The ‘expertise and safety’ that pharmacists working in general practice can bring to patients has been spotlighted within a parliamentary inquiry.

President of the Primary Care Pharmacy Association Dr Graham Stretch was giving evidence to the Health and Social Care Committee’s new inquiry into pharmacy when he highlighted the ‘huge differences’ practice pharmacists have made.

He told MPs that the Additional Roles Reimbursement Scheme, launched to fund pharmacists and other roles to work in general practices in 2019, had funded ‘an enormous amount of capacity’.

‘And it’s not just about counting tick boxes – what it has done is allowed patients to see an appropriate practitioner,’ added Dr Stretch.

His comments came as part of the committee’s investigation into the challenges faced within pharmacy across community, general practice and hospital settings.
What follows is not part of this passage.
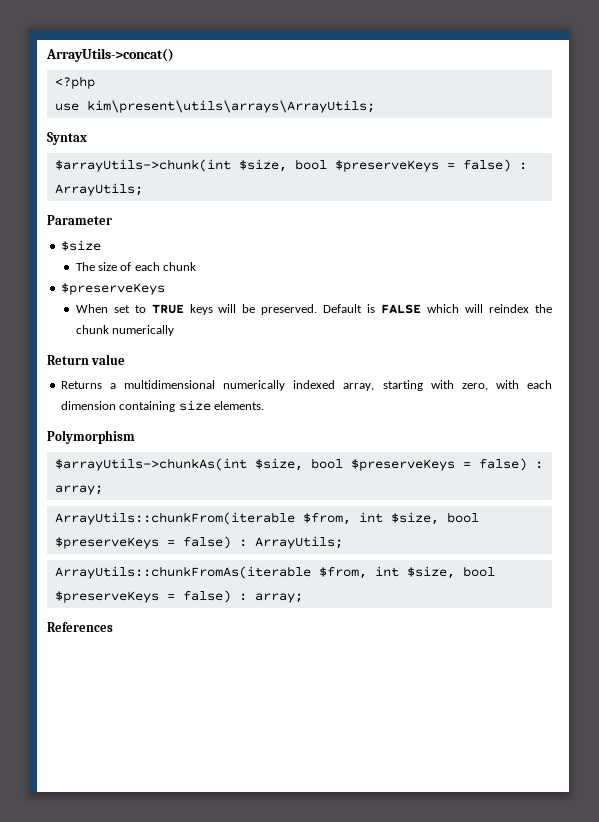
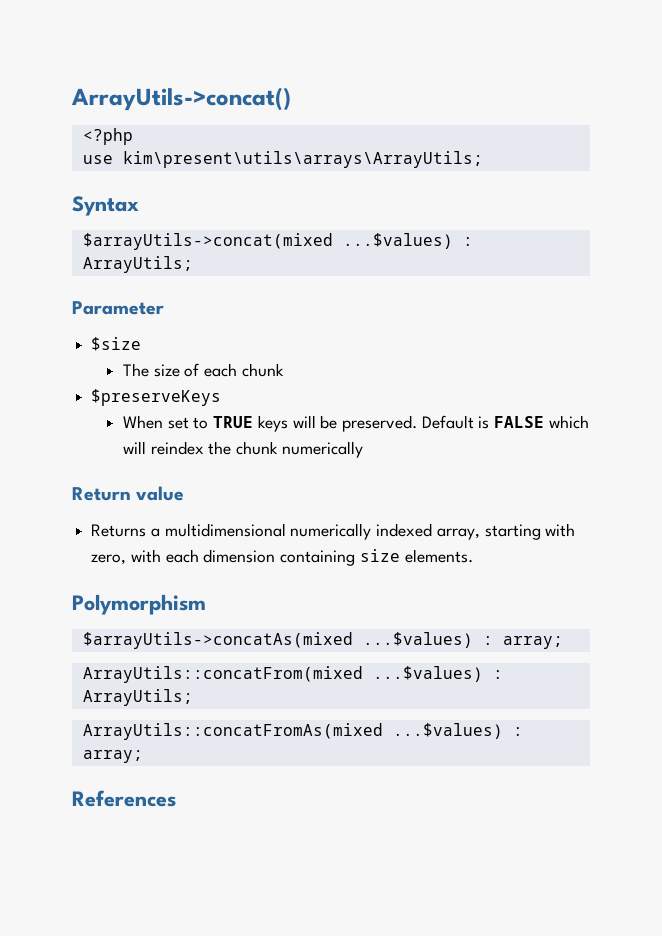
[54,159,511,172] $arrayUtils->chunk(int $size, bool $preserveKeys = false) -> [82,233,453,250] $arrayUtils->concat(mixed ...$values)
[54,458,543,471] [54,485,103,495] [54,512,479,525] [54,536,343,549] [54,566,495,579] [54,590,231,603] $arrayUtils->chunkAs(int $size, bool $preserveKeys = false) : array; // ArrayUtils::chunkFrom(iterable $from, int $size, bool $preserveKeys = false) : ArrayUtils; // ArrayUtils::chunkFromAs(iterable $from, int $size, bool $preserveKeys = false) -> [82,632,563,649] [82,666,503,683] [82,689,193,706] [82,723,503,740] $arrayUtils->concatAs(mixed ...$values) : array; // ArrayUtils::concatFrom(mixed ...$values) : ArrayUtils; // ArrayUtils::concatFromAs(mixed ...$values)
And they followed an inquiry session with community pharmacy leaders, who once again sounded the alarm over the negative impact the ARRS scheme has had on the sector, and who argued the scheme should be opened up to community pharmacies.

While Dr Stretch later noted that funding for the ARRS scheme had been negotiated for within general practice, he said he would be ‘entirely content with the ARRS monies being used to deliver those services wherever is best to place them’.

During his evidence session, in which he sat alongside Royal Pharmaceutical Society director for England James Davies, Dr Stretch was asked about the ‘positives’ of pharmacists working within primary care settings.

In response, he said it was about the ‘expertise and safety that we can deliver’ alongside ‘quality’.

According to Dr Stretch, there were around 7,000 pharmacists working in general practices in England, ‘delivering 2.8 million structured medication reviews’.

He cited examples of practice pharmacist helping to reduce opioid overuse – notably by 80% in Barrow in Cumbria and by 65% on the Norfolk coast.

‘[Pharmacists] are making huge differences to individual patients by concentrating on recognising those medicines most likely to cause harms,’ he told MPs.

Within his own service in West London, he said pharmacists had help reduce unplanned hospital admissions, the number of patients having to access end-of-life care in hospitals and overuse of broad-spectrum antibiotics.

‘We have absolutely moved general practice from being about doctors, to being about the team,’ said Dr Stretch.

The doctor may be seen as the ‘captain’ or the ‘conductor’, but it was about directing ‘patients towards the practitioner, towards the professional, that’s most able to have the expertise to deal with one particular issue is of concern to them’.